# WHAT YOU HAVE TO DO
Print the records below exactly. Omit every picture.

□ □ □ □ □

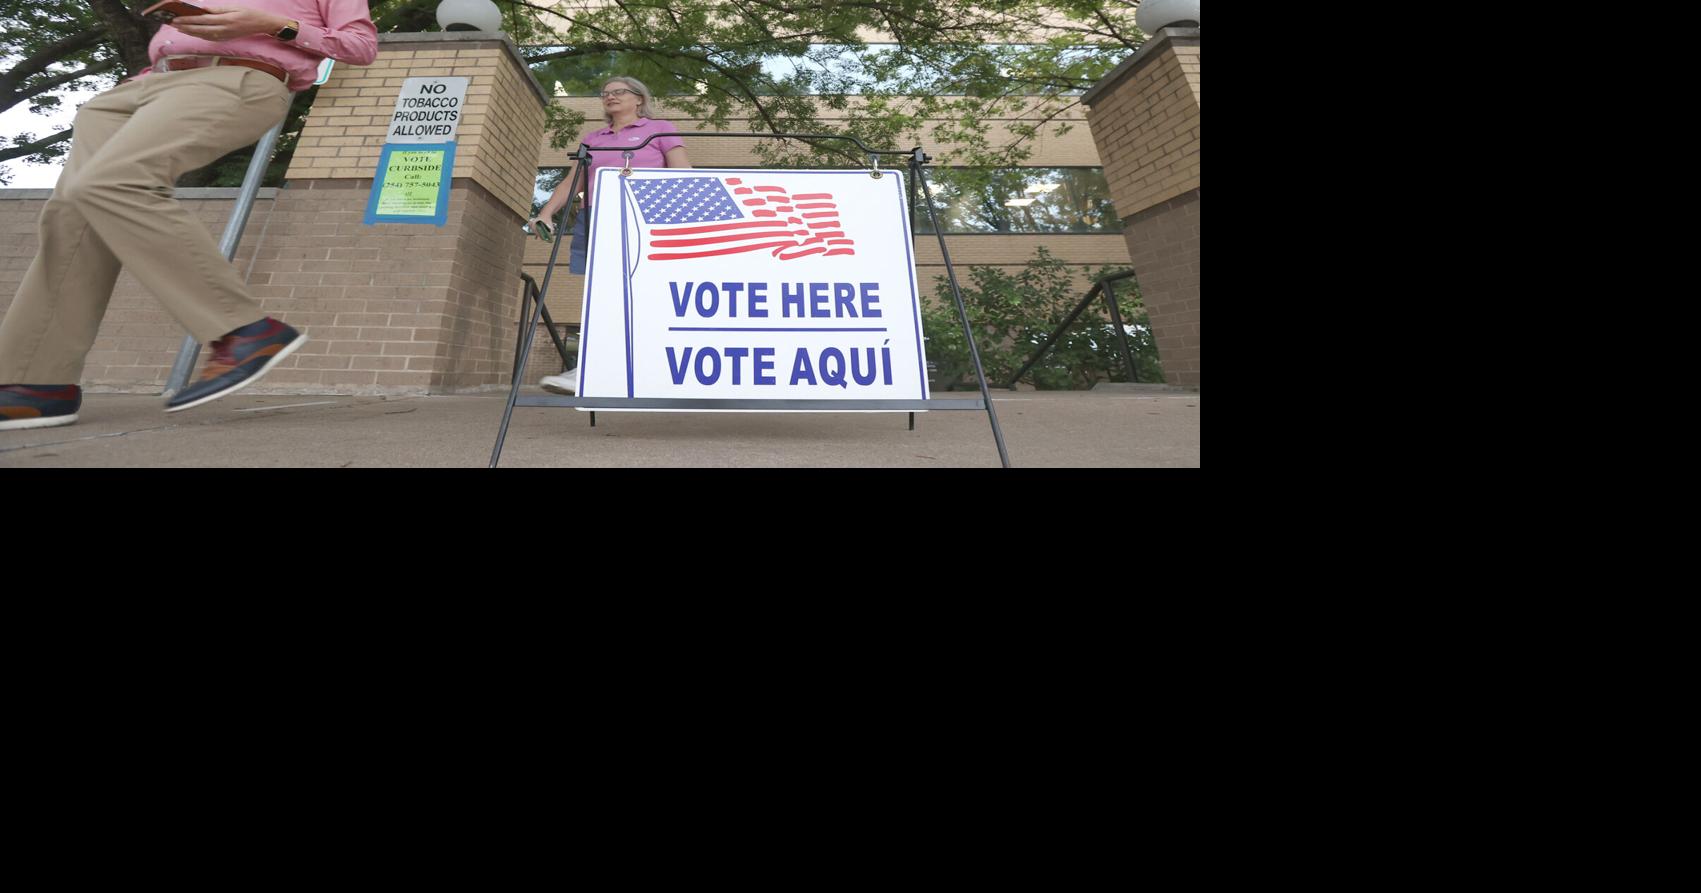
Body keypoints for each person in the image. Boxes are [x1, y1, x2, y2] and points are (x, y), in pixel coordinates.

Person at [0, 2, 378, 431]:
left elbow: (360, 46)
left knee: (112, 183)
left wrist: (273, 25)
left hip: (233, 77)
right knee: (70, 217)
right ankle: (36, 385)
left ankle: (244, 330)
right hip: (142, 86)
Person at [526, 76, 691, 396]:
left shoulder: (660, 129)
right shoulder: (593, 138)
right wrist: (546, 213)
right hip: (598, 218)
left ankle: (645, 366)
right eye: (605, 93)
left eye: (619, 92)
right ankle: (591, 368)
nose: (610, 96)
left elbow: (683, 174)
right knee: (600, 292)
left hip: (643, 217)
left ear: (639, 98)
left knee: (642, 293)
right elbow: (572, 182)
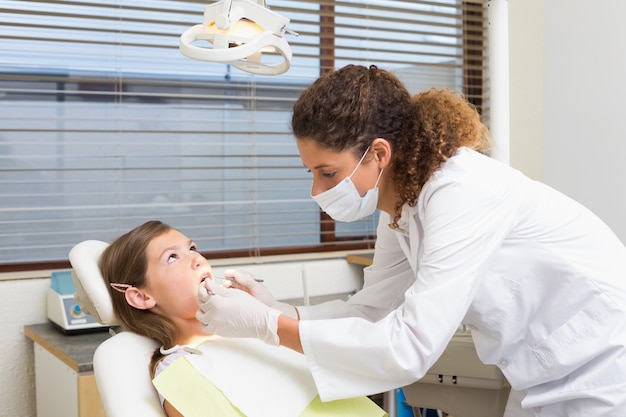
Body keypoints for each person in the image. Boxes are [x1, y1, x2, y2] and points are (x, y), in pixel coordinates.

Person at [196, 64, 626, 417]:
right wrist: (277, 309)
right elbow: (373, 310)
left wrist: (267, 327)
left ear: (379, 154)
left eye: (327, 172)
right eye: (311, 173)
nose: (316, 192)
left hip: (604, 367)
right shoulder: (402, 204)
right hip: (543, 374)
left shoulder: (462, 191)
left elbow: (410, 347)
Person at [99, 220, 386, 417]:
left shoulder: (251, 331)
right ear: (141, 297)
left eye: (192, 248)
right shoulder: (178, 370)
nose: (196, 259)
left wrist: (271, 312)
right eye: (172, 258)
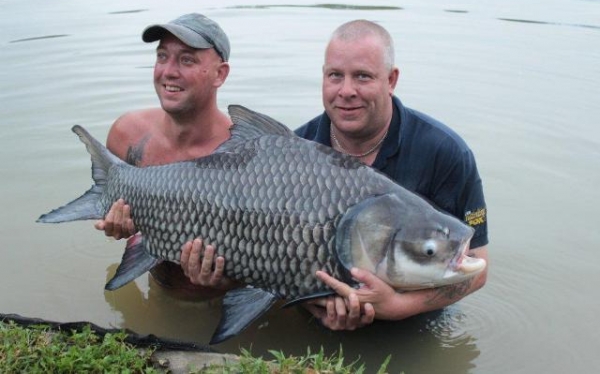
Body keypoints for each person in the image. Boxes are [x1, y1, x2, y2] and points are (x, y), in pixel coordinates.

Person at [100, 18, 489, 331]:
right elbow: (267, 259)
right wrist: (313, 305)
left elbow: (477, 267)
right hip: (318, 318)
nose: (346, 90)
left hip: (416, 325)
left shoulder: (446, 152)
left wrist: (397, 307)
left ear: (391, 80)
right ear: (322, 78)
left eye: (364, 77)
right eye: (335, 75)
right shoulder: (296, 147)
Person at [94, 12, 237, 295]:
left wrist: (226, 279)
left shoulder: (247, 152)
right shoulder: (127, 135)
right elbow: (106, 211)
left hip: (229, 307)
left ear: (220, 74)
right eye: (162, 57)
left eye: (187, 60)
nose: (169, 71)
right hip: (160, 291)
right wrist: (115, 224)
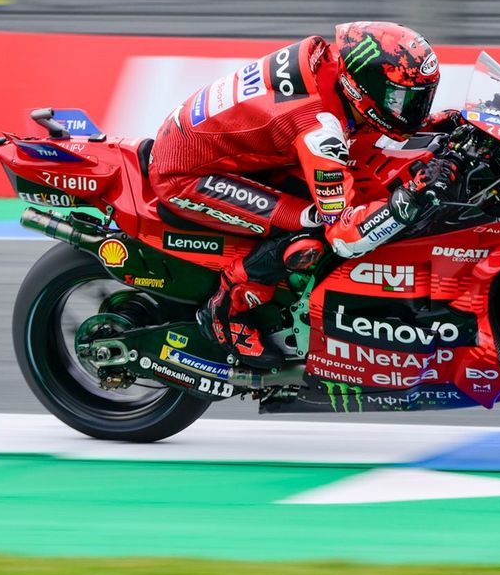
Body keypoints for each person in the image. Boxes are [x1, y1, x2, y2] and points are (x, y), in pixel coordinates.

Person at [149, 21, 460, 369]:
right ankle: (225, 309)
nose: (414, 109)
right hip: (187, 175)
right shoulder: (318, 129)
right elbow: (343, 235)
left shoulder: (326, 61)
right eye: (404, 99)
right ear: (364, 88)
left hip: (226, 149)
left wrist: (432, 124)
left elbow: (360, 124)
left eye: (422, 98)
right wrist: (410, 200)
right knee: (311, 231)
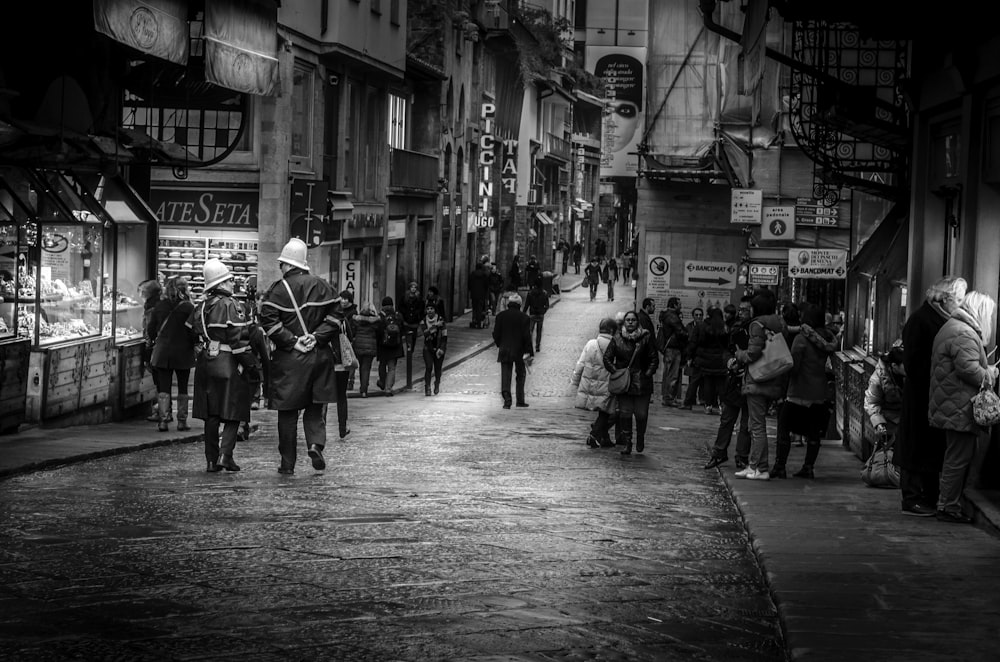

□ □ □ □ □

# REPLY TO THE EXERCISE
Body keypoints for each person in the image. Boxes are [x1, y1, x2, y2] and points are (x, y), in pixel coordinates.

Person at [0, 2, 378, 431]:
left elbow: (360, 46)
left knee: (112, 183)
left wrist: (273, 25)
left hip: (233, 77)
right knee: (70, 217)
right ankle: (36, 385)
left ankle: (244, 330)
right hip: (142, 86)
Person at [526, 76, 691, 396]:
left shoulder: (660, 129)
right shoulder: (593, 138)
right wrist: (546, 213)
right hip: (598, 218)
left ankle: (645, 366)
right eye: (605, 93)
left eye: (619, 92)
right ankle: (591, 368)
nose: (610, 96)
left elbow: (683, 174)
right knee: (600, 292)
left hip: (643, 217)
left ear: (639, 98)
left knee: (642, 293)
right elbow: (572, 182)
Body keypoints for each person in the image. Boxes are [x1, y1, x2, y2] and points are (x, y), in pixel coordinates.

Person at [196, 64, 626, 417]:
right wrist: (277, 309)
right elbow: (373, 310)
left wrist: (267, 327)
left ear: (379, 154)
left eye: (327, 172)
right eye: (311, 173)
nose: (316, 192)
left hip: (604, 367)
right shoulder: (402, 204)
right hip: (543, 374)
left shoulder: (462, 191)
left elbow: (410, 347)
Person at [99, 220, 386, 417]:
left shoulder: (251, 331)
right ear: (141, 297)
left eye: (192, 248)
right shoulder: (178, 370)
nose: (196, 259)
left wrist: (271, 312)
right eye: (172, 258)
Body keypoints for each person in the image. Boxes are [x1, y1, x2, y2] and points are (x, y), in pixel coordinates.

Person at [100, 18, 489, 331]:
right elbow: (267, 259)
right wrist: (313, 305)
left elbow: (477, 267)
right hip: (318, 318)
nose: (346, 90)
left hip: (416, 325)
left shoulder: (446, 152)
left wrist: (397, 307)
left ear: (391, 80)
right ear: (322, 78)
left eye: (364, 77)
right eye: (335, 75)
right shoulder: (296, 147)
Person at [94, 12, 237, 295]:
left wrist: (226, 279)
left shoulder: (247, 152)
right shoulder: (127, 135)
right elbow: (106, 211)
left hip: (229, 307)
left ear: (220, 74)
right eye: (162, 57)
left eye: (187, 60)
nose: (169, 71)
right hip: (160, 291)
right wrist: (115, 224)
Body keypoints for each person in the image. Boxes are [x1, y1, x2, y2] and points are (x, y), in pixel coordinates.

Person at [149, 21, 460, 369]:
right ankle: (225, 309)
nose: (414, 109)
right hip: (187, 175)
right shoulder: (318, 129)
right elbow: (343, 235)
left shoulder: (326, 61)
right eye: (404, 99)
right ear: (364, 88)
left hip: (226, 149)
left wrist: (432, 124)
left elbow: (360, 124)
left eye: (422, 98)
right wrist: (410, 200)
right knee: (311, 231)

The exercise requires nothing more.